- SOURCE TEXT -
In operation, the microchip C⁴D system 40 is assembled in stages so that the CE microchip 90 is properly positioned in the recess 52 of holder 50 as shown in FIG. 1. First, the microchip 90 is placed in the holder 50. Second, the clamp 53 is engaged to hold the microchip 90 in place so as to prevent movement or shifting of the microchip in the recess while analyte detection is in process. Third, the adhesive detection electrodes 64, 65 are arranged and positioned so as to removably adhere to the upper surface 96 of the microchip, or to the flat floor of the holder 50. The arrangement and positioning of the detection electrodes 64, 65 is performed carefully so that the electrodes are near the separation channel 95 and disposed so as to be anti-parallel to the longitudinal axis A-A of the separation channel. In addition, the detection electrodes 64 and 65 are preferably placed so that the Faraday shield 54 is positioned between these two electrodes. Preferably, when the microchip 90 is provided with a pair of grooves 112, 114 for receiving the detection electrodes, each detection electrode is disposed in one of the grooves to ensure a more reliable and consistent detection electrode placement. In this case, the adhesive surface of each detection electrode 64, 65 is arranged so as to adhere to the floor of the respective groove 112, 114, and the geometry of the grooves ensures that the Faraday shield 54 is arranged between these two electrodes. When grooves for detection electrode placement are utilized, the grooves will permit placement of the detection electrodes 64, 65 closer to the separation channel 94, which results in greater analyte detection sensitivity for the C⁴D system 40.

Once the microchip 90 has been secured in the holder 50 by engaging the clamp 53, and the detection electrodes 64, 65 properly applied to the microchip, the channels in the microchip must be primed with buffer and the sample reservoir loaded with a sample analyte solution. First, the run buffer reservoir 104 is injected with a suitable run buffer using a hypodermic needle, or a pipette tip, until the injection cross 98, the separation channel 94, and the reservoirs 106, 108, 110 are suitably filled with run buffer. Suitability of a run buffer is dependent upon the nature of the selected analyte so a comprehensive listing of run buffers will not be provided. However, for example, a 1:1 morpholinoethansulfonic (MES)/histidine (His) buffer at its natural pH may be used for analyzing alkaline earth analytes, inorganic anions, and organic acids. 18-Crown-6 is included in the MES/His buffer for resolution of rubidium and potassium during cation analysis. For heavy metal analytes, a histidine, α-hydroxyisobutyruic acid (HIBA) buffer at pH 4.5 may be employed. For analysis of amino acids, a 10 mM 3-(cyclohexylamino)-1-propansulfonic acid (CAPS)/50 mM 2-amino-2-methyl-1-propanolol (AMP) buffer at pH of 10.8 may be used. However, the present invention is not limited to any particular analyte and buffer combination. Those skilled in the art of capillary electrophoresis would realize that the present invention is practiced using a run buffer that is most suitable for the particular analyte(s) selected for detection.

[Stored items from a collection]
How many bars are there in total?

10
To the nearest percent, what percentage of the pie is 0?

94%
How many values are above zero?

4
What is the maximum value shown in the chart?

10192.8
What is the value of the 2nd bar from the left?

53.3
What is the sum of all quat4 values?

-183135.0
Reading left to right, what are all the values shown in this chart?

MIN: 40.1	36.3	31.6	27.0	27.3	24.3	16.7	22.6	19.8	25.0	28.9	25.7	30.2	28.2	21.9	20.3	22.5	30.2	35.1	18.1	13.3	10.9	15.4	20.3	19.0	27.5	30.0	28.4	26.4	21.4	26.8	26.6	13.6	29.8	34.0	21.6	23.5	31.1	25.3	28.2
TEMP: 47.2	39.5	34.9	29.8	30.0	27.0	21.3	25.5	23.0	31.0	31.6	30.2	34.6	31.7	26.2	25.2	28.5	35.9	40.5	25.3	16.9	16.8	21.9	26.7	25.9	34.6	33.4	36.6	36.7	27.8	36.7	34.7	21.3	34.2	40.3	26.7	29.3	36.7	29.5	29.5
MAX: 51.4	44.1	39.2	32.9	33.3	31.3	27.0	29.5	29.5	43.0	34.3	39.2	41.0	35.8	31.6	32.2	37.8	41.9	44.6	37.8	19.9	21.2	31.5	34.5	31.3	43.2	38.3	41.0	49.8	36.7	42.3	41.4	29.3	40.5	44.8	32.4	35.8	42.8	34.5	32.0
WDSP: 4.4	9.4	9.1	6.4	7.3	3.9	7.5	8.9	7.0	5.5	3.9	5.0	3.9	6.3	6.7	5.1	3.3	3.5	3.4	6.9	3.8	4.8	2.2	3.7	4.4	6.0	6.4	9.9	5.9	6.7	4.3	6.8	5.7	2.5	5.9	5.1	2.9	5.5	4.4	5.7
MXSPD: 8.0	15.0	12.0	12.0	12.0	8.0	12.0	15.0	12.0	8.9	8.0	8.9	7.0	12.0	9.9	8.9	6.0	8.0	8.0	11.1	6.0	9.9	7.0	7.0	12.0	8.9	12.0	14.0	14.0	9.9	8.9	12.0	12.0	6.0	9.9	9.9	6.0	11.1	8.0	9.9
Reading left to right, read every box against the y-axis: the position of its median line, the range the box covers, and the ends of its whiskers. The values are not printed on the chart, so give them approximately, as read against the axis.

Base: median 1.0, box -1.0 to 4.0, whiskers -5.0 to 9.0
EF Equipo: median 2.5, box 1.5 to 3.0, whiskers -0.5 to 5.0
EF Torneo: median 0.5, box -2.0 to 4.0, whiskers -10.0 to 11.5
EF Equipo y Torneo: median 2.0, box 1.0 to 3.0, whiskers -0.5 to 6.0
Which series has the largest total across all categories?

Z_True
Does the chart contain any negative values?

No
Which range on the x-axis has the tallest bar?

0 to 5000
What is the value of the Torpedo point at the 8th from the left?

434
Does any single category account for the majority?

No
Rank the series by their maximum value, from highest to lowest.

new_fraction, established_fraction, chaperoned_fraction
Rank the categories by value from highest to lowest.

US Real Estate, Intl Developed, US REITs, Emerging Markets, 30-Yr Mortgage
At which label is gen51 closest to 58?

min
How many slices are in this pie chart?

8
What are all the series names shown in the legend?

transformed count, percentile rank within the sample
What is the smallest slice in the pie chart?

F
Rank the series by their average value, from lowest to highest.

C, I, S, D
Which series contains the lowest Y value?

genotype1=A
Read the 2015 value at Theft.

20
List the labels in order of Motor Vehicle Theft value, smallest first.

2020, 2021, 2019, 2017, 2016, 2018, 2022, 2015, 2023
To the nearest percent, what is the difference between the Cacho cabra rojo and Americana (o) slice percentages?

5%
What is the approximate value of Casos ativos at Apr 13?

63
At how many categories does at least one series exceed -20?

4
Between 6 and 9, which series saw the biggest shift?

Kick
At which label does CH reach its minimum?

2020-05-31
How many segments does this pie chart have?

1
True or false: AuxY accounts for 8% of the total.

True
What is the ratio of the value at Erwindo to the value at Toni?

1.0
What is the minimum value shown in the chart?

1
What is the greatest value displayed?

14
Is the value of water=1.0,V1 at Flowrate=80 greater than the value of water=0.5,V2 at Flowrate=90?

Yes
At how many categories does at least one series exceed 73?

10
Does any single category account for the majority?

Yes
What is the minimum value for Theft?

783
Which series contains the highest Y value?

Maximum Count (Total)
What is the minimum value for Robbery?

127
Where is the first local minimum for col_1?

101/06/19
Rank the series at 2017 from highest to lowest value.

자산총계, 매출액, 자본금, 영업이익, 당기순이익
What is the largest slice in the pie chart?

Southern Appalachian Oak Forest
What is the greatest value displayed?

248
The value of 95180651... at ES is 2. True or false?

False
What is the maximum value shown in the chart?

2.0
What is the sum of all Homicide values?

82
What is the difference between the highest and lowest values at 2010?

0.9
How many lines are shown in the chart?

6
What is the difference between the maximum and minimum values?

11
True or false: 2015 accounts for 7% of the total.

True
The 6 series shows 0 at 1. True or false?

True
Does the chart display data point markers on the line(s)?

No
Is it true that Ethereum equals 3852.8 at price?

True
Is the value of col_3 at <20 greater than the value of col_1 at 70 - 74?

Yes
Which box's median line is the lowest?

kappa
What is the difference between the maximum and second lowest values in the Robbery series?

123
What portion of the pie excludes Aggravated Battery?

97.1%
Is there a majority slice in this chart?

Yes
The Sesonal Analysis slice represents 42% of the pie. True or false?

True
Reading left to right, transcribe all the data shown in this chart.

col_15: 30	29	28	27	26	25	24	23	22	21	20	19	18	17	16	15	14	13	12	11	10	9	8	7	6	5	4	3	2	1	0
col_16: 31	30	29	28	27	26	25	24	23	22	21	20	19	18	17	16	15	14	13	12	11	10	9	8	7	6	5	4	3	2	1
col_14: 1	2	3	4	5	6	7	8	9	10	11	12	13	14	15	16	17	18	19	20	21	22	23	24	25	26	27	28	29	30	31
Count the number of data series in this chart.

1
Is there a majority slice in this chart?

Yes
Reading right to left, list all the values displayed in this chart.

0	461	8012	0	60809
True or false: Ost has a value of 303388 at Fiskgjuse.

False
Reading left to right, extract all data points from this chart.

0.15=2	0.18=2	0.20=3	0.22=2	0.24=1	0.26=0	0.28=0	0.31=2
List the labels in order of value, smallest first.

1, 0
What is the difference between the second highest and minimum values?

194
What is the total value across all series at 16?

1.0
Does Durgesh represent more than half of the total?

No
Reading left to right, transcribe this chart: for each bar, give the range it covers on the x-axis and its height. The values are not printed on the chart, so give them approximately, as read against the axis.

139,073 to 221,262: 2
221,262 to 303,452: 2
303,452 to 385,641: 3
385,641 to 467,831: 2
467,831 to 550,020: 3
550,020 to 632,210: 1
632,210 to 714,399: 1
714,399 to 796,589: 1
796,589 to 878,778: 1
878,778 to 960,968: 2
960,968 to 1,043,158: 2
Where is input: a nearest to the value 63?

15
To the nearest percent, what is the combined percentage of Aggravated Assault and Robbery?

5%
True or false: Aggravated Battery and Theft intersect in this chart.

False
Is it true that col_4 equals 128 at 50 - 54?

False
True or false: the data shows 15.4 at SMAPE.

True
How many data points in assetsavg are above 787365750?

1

- WHAT YOU ARE ASKED TO DO -
Please continue the microchip setup passage, starting after its last sentence. The data stand apart from the microchip setup passage and are separate material.

- ANSWER TO THE PROBLEM -
Once the microchip 90 is primed with run buffer, the sample solution containing the analyte(s) of interest is injected or loaded into the first sample reservoir 106 using a hypodermic needle or pipette tip. Next, the separation circuit 80 is connected and secured to the microchip 90 as follows. Injection electrodes 87, 89 and separation electrodes 85, 81 are positioned and secured in reservoirs 7, 9, 5, 11 respectively so as to be in contact with the buffer solution therein. These injection and separation electrodes can be secured in place using non-conductive tape or non-conductive clamps, or by using any other suitable means for securing.

At this point, the microchip C⁴D system 40 in accordance with the present invention had been completely assembled, primed and loaded, and the electrophoresis detection run is ready to be performed. To perform the electrophoresis run, first an injection potential is applied across the injection electrodes 87 and 89 at about 1 kV for 2-3 seconds to inject an analyte “plug” through the injection cross 98 and into the separation channel 94. After the injection electrodes are de-energized, a separation potential of about 3-4 kV is applied across the separation electrodes 85 and 81 for the duration of the electrophoresis run. As mentioned previously, the polarity (i.e., positive or negative) of the injection potential and the separation potential depends upon the polarity of the sample analytes. In other words, a positive polarity is generally applied when analyzing positive analytes and a negative polarity is generally applied when analyzing negative analytes.

Conductometric analyte analysis is performed by applying an actuation potential across the detection electrodes 64, 65 while the separation potential forces the analyte sample to migrate along the separation channel 94. These potentials are applied roughly orthogonally to the separation channel in accordance with the orthogonal positioning of the detection electrodes 64, 65 to the separation channel 94. The actuation potential is an ac voltage with an amplitude of about 250-500 V_p-p and a frequency of about 50-100 kHz. Application of the actuation potential across the detection electrodes 64, 65 results in the formation, as various analytes pass between the detection electrodes, of distinctive analyte detection signals, which are picked-up by pick-up electrode 65, and subsequently converted from current to voltage, rectified, filtered and offset by the remainder of the electronic analytic circuit 60 to generate output analyte detection voltage signals. The output analyte detection voltage signals can be used to generate electropherograms, and/or can be stored in the memory of a personal computer, (e.g., such as the computer integrated in the separation circuit 80), and/or the analyte detection output signals can be further processed by a microprocessor (e.g., such as provided by the personal computer integrated in the separation circuit 80) connected to the analytic circuit 60.

Using the general electrophoretic method described above, the microchip C⁴D system 40 in accordance with the present invention can be assembled and operated to perform conductometric analysis of analyte samples. Having described the general apparatus and method embodiments in accordance with the present invention, several non-limiting illustrative examples will be described to highlight the superiority of the present invention over prior art electrophoresis devices and methods.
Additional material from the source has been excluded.